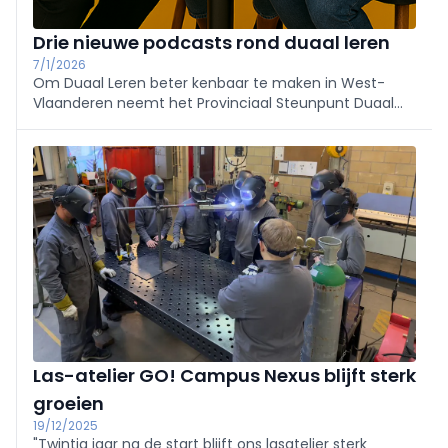
Drie nieuwe podcasts rond duaal leren
7/1/2026
Om Duaal Leren beter kenbaar te maken in West-
Vlaanderen neemt het Provinciaal Steunpunt Duaal
Leren op 23 februari drie nieuwe podcasts op.
Las-atelier GO! Campus Nexus blijft sterk
groeien
19/12/2025
"Twintig jaar na de start blijft ons lasatelier sterk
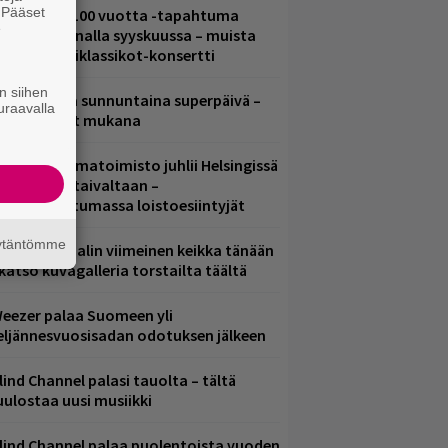
. Pääset
altava Yle 100 vuotta -tapahtuma
e
eikkaus Arenalla syyskuussa – muista
yös metalliklassikot-konsertti
n siihen
ampereella sunnuntaina superpäivä –
uraavalla
ämä artistit mukana
ainio ohjelmatoimisto juhlii Helsingissä
0-vuotista taivaltaan –
lmaistapahtumassa loistoesiintyjät
äytäntömme
ppu Normaalin viimeinen keikka tänään
 katso kuvagalleria torstailta täältä
eezer palaa Suomeen yli
eljännesvuosisadan odotuksen jälkeen
lind Channel palasi tauolta – tältä
uulostaa uusi musiikki
lind Channel palaa puolentoista vuoden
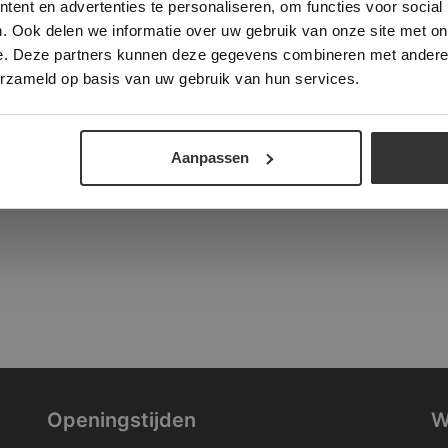
ent en advertenties te personaliseren, om functies voor social
verder
. Ook delen we informatie over uw gebruik van onze site met on
tad
e. Deze partners kunnen deze gegevens combineren met andere i
ALLES ACCEPTEREN
ALLES AFWIJZEN
erzameld op basis van uw gebruik van hun services.
DETAILS WEERGEVEN
Aanpassen
Openingstijden
W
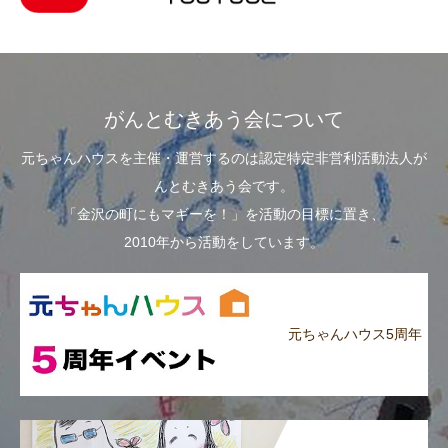
がんとむきあう会について
元ちゃんハウスを主催・運営するのは認定特定非営利活動法人が
んとむきあう会です。
「金沢の町にもマギーを！」を活動の目標に置き、
2010年から活動をしています。
元ちゃんハウス5周年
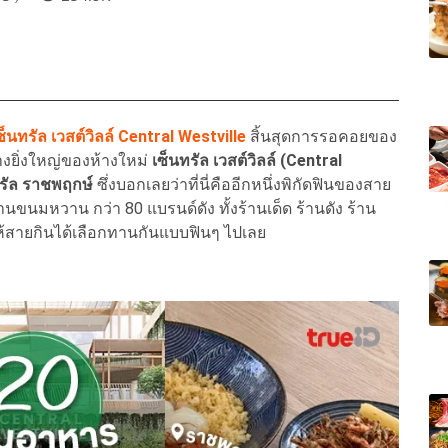
็นทรัล เวสต์วิลล์ Central Westville
สิ้นสุดการรอคอยของ
างยิ่งใหญ่ของห้างใหม่
เซ็นทรัล เวสต์วิลล์ (Central
ทรัล ราชพฤกษ์
ซึ่งบอกเลยว่าที่นี่คืออีกหนึ่งพิกัดฟินของสาย
นขนมหวาน กว่า 80 แบรนด์ดัง ทั้งร้านเด็ด ร้านดัง ร้าน
ว ให้สายกินได้เลือกทานกันแบบฟินๆ ไปเลย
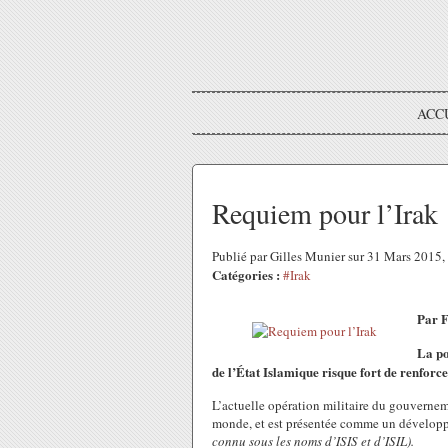
ACC
Requiem pour l’Irak
Publié par Gilles Munier sur 31 Mars 2015
Catégories :
#Irak
Par 
La po
de l’État Islamique risque fort de renforcer
L’actuelle opération militaire du gouvernemen
monde, et est présentée comme un développ
connu sous les noms d’ISIS et d’ISIL).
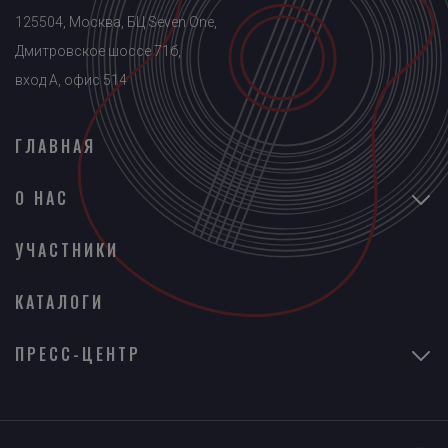
125504, Москва, БЦ Seven One,
Дмитровское шоссе 71б,
вход A, офис 514
ГЛАВНАЯ
О НАС
УЧАСТНИКИ
КАТАЛОГИ
ПРЕСС-ЦЕНТР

▸ **Try it**
How many lines in the listing above contain the word "nieuwe"? Reply with the number only.

▸ **Solution for this problem**
2